Did Napoleon’s defeat lead to the banality of the modern world? No, we created that – and in fact, there’s a good case that Napoleon’s ultimate influence is now more to be found in the realm of the imagination than in political reality. Napoleon left remarkably little political legacy. Gore Vidal mischievously jokes in his novel Burr that Thomas Jefferson had a far bigger impact on history than Napoleon: the American revolution actually lasted and is still admired today, though it is also in peril.
Napoleon in fact never could have united Europe, especially without being able to control the seas. George III and his brilliant Prime Minister William Pitt the Younger were not about to agree to it, and he was probably temperamentally ill-suited to the creation of anything lasting. Napoleon’s bout of conquests came in the wake of the French revolution and since we to some extent inhabit the aftermath of those times, we can hardly access now the note of dismay across Europe at the idea of the old medieval order being so absolutely swept away.
Very occasionally, we glimpse what we were fighting for in opposing Napoleon. Napoleon’s greatest contemporaries have all had a subtle but real influence – in fact their comparative gentleness is liable to make us underestimate them. Arguably, the greatest of them was William Pitt the Younger, whose quiet conservatism and remarkable financial competence have had their own legacy. Pitt, like most of his contemporaries, believed in the monarchy, and although the monarchy has been watered down to a considerable extent, we saw in the coronation of Charles III last year how it has continued – and how its symbolism is even in many respects unchanged. Conservatism has had its victories too; we live in the time of Charles III as much as in the era of Rishi Sunak.
Similarly, we can see how the Founding Fathers of the United States, also Napoleon’s contemporaries, remain in the collective consciousness in a more meaningful way. Napoleon is a kind of a blaze, but he never, as Jefferson did, defined a philosophy. Life, liberty and the pursuit of happiness may in some way be a limited goal for a government to espouse – but it has been remarkably durable. Similarly, the financial system created by Alexander Hamilton has endured – and there is now a musical to show for it.

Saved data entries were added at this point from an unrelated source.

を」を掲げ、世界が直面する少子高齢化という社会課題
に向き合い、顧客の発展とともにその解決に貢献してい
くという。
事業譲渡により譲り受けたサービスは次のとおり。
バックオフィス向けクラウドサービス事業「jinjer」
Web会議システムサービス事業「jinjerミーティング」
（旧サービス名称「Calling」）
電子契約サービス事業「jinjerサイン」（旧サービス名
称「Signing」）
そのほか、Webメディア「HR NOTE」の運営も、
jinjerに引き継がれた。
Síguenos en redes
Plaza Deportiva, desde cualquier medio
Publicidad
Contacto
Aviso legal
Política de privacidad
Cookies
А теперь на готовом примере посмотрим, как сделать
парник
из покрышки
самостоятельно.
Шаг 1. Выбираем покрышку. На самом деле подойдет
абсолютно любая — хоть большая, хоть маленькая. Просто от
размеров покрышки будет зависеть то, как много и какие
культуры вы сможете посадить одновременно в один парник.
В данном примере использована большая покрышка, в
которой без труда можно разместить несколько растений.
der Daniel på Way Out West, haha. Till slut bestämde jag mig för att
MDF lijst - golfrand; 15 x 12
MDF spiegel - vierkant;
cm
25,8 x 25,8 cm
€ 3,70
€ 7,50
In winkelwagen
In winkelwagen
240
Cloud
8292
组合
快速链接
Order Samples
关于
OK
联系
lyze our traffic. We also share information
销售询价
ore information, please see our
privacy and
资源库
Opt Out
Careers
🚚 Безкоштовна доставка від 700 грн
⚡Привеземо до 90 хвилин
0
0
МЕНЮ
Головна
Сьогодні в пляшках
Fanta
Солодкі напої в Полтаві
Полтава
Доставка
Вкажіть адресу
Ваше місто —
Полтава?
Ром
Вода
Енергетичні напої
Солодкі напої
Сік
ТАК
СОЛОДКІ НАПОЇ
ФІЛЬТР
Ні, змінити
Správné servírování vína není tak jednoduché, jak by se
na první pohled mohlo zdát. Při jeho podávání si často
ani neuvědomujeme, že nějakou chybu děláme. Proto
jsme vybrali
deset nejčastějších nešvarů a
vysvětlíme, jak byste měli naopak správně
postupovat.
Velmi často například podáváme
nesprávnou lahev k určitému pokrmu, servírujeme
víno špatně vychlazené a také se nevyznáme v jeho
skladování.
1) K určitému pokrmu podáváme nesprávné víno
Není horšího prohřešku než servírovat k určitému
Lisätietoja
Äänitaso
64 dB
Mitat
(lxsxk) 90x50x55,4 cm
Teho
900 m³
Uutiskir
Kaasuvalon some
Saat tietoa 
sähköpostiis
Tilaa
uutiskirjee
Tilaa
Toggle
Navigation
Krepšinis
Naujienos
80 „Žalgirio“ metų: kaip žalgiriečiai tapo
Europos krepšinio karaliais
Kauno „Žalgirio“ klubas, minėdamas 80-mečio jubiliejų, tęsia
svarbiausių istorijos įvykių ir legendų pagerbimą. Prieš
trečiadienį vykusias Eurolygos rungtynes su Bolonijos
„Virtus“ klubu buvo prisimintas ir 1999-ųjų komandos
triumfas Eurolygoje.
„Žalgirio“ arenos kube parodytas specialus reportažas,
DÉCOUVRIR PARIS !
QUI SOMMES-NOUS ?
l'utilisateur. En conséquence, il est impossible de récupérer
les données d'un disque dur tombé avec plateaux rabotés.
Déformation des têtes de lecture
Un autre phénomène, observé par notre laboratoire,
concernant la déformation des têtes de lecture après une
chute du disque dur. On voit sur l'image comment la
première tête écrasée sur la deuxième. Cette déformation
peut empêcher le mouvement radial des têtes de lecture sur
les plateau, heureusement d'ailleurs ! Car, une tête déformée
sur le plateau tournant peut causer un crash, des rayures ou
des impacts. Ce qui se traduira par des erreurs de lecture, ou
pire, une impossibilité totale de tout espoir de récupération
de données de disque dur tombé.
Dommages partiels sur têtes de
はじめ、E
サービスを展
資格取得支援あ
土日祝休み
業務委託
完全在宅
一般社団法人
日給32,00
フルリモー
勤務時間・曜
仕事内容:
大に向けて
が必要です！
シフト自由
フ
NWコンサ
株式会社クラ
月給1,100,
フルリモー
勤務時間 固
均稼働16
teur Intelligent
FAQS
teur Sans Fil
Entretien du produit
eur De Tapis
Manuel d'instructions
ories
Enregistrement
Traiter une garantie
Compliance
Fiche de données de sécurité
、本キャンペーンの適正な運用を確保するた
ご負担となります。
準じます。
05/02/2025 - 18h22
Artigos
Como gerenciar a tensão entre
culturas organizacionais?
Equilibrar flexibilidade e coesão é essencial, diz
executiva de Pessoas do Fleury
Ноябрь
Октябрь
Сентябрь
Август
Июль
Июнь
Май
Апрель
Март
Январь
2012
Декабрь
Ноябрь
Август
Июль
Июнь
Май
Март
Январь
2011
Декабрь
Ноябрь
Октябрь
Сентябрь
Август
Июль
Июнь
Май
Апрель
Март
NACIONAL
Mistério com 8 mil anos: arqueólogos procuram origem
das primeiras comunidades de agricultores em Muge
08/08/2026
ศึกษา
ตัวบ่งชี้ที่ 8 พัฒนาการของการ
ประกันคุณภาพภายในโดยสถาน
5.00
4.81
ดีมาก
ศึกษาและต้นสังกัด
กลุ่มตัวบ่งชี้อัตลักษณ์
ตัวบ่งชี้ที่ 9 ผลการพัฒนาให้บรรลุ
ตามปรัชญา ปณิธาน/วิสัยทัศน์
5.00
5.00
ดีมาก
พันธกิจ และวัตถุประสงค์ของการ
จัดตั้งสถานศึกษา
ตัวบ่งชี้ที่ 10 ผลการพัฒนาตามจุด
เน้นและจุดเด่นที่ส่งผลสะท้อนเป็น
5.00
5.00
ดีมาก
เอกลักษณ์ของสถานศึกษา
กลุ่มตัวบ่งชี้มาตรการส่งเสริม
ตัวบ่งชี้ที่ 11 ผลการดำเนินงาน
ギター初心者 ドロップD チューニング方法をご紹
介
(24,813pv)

This isn’t to say that Napoleon is without concrete political achievements: in education with the creation of the University of France, and of course in law, he had remarkable impact. His love of books is an appealing thing about him, as is his occasional generosity when in power to those who had helped him on the way up. But Napoleon remains a riddle – since he opens up with startling immediacy onto the riddle of ourselves. If we ask what we really think of him, I suspect Enlai was right. It’s too soon to say.